ReSo: A Reward-driven Self-organizing LLM-based Multi-Agent System for Reasoning Tasks

TL;DR

This work tackles the scalability and optimization challenges of reasoning with large language models by introducing ReSo, a reward-driven, self-organizing multi-agent system. It combines task graph generation with a dynamic agent selection process guided by a Collaborative Reward Model (CRM) and an automated data-synthesis framework to create MAS benchmarks without human annotations. Key innovations include a Dynamic Agent Database, a two-stage agent search (coarse via UCB and fine-grained via CRM), and an MCTS-inspired perspective to efficiently navigate task graphs. Empirical results show ReSo matching or surpassing state-of-the-art methods on Math-MAS and SciBench-MAS, with strong generalization on standard benchmarks, and thorough ablations confirming the value of task decomposition, agent selection, and reward signaling.

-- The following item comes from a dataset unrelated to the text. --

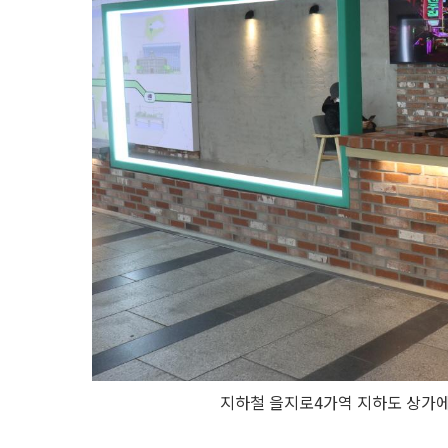
지하철 을지로4가역 지하도 상가에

The approach demonstrates scalable, data-driven optimization of MAS cooperation, with open-source code and data to enable broader adoption and cross-domain application.

Abstract

Multi-agent systems (MAS) have emerged as a promising approach for enhancing the reasoning capabilities of large language models in complex problem-solving; however, current MAS frameworks suffer from poor flexibility and scalability with underdeveloped optimization strategies. To address these challenges, we propose ReSo, which integrates task graph generation with a reward-driven two-stage agent selection process centered on our Collaborative Reward Model that provides fine-grained reward signals to optimize MAS cooperation. We also introduce an automated data synthesis framework for generating MAS benchmarks without any human annotations. Experimental results show that ReSo matches or outperforms existing methods, achieving 33.7 percent accuracy on Math-MAS and 32.3 percent accuracy on SciBench-MAS, where other approaches completely fail.

Figures (12)

• Figure 1: Overview of ReSo pipeline. ReSo first decomposes the task into a DAG; and then constructs an agent graph by topological sorting. First, it searches for agent candidates for each subtask node from the dynamic agent database (DADB). Then it leverages the Collaborative Reward Model (CRM) to choose the best agent and update the agent estimation in DADB.
• Figure 2: Illustration of our proposed ReSo. (a) We decompose the question into a subtask DAG. (b) The training of ReSo: we first use the UCB score to perform a coarse search in DADB and select top-k agents, then score the inference results using CRM, and update DADB by rewards. Repeat the above process for each node in DAG by topological order. (c) The testing of ReSo: we select the best agent from DADB.
• Figure 3: Results of ablation studies. (a) Fine-tuning on domain-specific training data can significantly improve the decomposition quality, thus enhancing overall system performance. (b) Our robust agent selection strategy within the MAS is significant to the performance. (c) Compared to general reward models, our fine-tuned reward model is more task-specific and brings more precise reward signals, thus improving the system performance.
• Figure 4: Training Curve of ReSo.
• Figure 5: Performance of different models on our selected Math and SciBench dataset subproblems.